Another criticism of the open design may potentially be inadvertent physician bias. To diminish this risk, all questionnaires were completed outside the clinic environment, and returned to the hospital by post. There did, however, appear to be a change in physician's attitudes to the trial entry over the 2-year recruitment period. Despite the eligibility criteria being the same, the intensity of hot flushes (HFS) at trial entry was slightly lower in the later, exemestane group at entry. This probably reflected changing attitudes in clinicians and patients to switching to AIs as the international evidence emerged. This trend, although not affecting the statistical power, results and conclusion did highlight that the quality of life benefits of switching applies both to patients who had either severe hot flushes (HFS mean 97) or moderate hot flushes (HFS mean 70.7).

Despite these caveats in trial design, its strength is that the issues raised very much reflect those confronting patients with breast cancer and oncologists on a daily basis. The reality that only two tamoxifen-intolerant women declined trial entry strongly suggests that these findings reflect routine clinical practise. It was also reassuring to report that 99% of patients in the study indicated that they greatly appreciated the opportunity to experience both drugs: implementing a crossover manoeuvre into clinical practise is likely to be widely accepted and appreciated. This trial also highlights patient's capacity and enthusiasm, if empowered with personal experiences, to choose which drug best fits their own daily lives, particularly trading off lower hot flushes for higher arthralgia. The ability to share decisions with their clinicians has previously been a factor associated with improved psychological wellbeing, satisfaction and compliance (Thomas et al, 1999, 2000, 2004).

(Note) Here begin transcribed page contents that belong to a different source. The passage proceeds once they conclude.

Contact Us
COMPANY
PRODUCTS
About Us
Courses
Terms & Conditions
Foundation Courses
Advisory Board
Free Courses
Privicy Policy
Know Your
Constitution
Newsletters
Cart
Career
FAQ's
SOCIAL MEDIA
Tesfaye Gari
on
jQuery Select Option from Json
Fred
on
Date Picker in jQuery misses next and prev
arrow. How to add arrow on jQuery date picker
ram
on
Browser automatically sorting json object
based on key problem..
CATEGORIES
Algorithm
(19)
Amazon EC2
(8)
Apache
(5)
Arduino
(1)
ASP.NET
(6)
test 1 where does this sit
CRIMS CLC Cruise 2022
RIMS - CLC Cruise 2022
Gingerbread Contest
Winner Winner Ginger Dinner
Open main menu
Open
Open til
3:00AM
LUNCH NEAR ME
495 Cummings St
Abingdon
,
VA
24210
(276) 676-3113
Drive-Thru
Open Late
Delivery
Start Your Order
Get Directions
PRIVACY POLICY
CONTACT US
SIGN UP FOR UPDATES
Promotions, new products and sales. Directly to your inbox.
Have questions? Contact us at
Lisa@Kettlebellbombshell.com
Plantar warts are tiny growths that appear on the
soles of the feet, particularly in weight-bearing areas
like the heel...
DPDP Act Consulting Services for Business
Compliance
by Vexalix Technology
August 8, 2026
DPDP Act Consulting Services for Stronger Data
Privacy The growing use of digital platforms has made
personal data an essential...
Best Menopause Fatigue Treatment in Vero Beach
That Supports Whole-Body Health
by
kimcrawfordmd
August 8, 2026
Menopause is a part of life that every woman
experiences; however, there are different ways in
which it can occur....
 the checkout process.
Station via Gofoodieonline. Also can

Although there was a statistical benefit in favour of AIs, it must be emphasised that a significant minority of the women felt worse on AIs. This resulted in 10% switching back to tamoxifen and 12% of participants withdrawing from hormones altogether, and, no doubt, another group who had considered switching back, but decided to remain on their chosen drug. In either scenario, patients required considerable discussion with their clinicians within longer and more frequent consultations, which prevented referral for follow up back to their general practitioners, and has resource implications for breast clinics.

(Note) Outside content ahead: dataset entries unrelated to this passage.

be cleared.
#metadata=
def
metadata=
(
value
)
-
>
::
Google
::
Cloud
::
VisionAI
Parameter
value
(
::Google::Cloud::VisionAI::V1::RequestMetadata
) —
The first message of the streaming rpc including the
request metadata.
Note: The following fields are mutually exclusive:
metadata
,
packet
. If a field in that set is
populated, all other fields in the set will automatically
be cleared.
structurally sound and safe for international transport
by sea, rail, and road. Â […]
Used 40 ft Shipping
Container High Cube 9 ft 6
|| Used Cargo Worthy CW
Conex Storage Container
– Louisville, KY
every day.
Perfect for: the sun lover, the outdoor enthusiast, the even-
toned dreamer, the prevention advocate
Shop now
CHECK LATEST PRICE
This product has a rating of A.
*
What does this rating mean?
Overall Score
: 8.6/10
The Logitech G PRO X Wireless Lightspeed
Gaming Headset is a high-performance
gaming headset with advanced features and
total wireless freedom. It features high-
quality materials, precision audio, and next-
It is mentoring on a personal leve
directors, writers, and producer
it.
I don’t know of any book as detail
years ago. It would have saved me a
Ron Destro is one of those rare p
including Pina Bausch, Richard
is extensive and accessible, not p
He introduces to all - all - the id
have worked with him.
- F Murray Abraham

To conclude, despite the limitations of an open design, these data suggest that patients suffering significant side effects on adjuvant tamoxifen should be given the opportunity to try an AI, as in this study the majority had an improved level of hot flushes, quality of life and mood. This trial highlights patient's capacity and enthusiasm, if empowered with personal experiences, to share decisions with their clinicians and choose which drug best fits their lives, particularly trading off lower hot flushes for higher arthralgia. This manoeuvre is likely to lead to a better quality of life for women receiving adjuvant hormone therapies, but will require greater resources for more frequent and more in-depth follow-up consultations.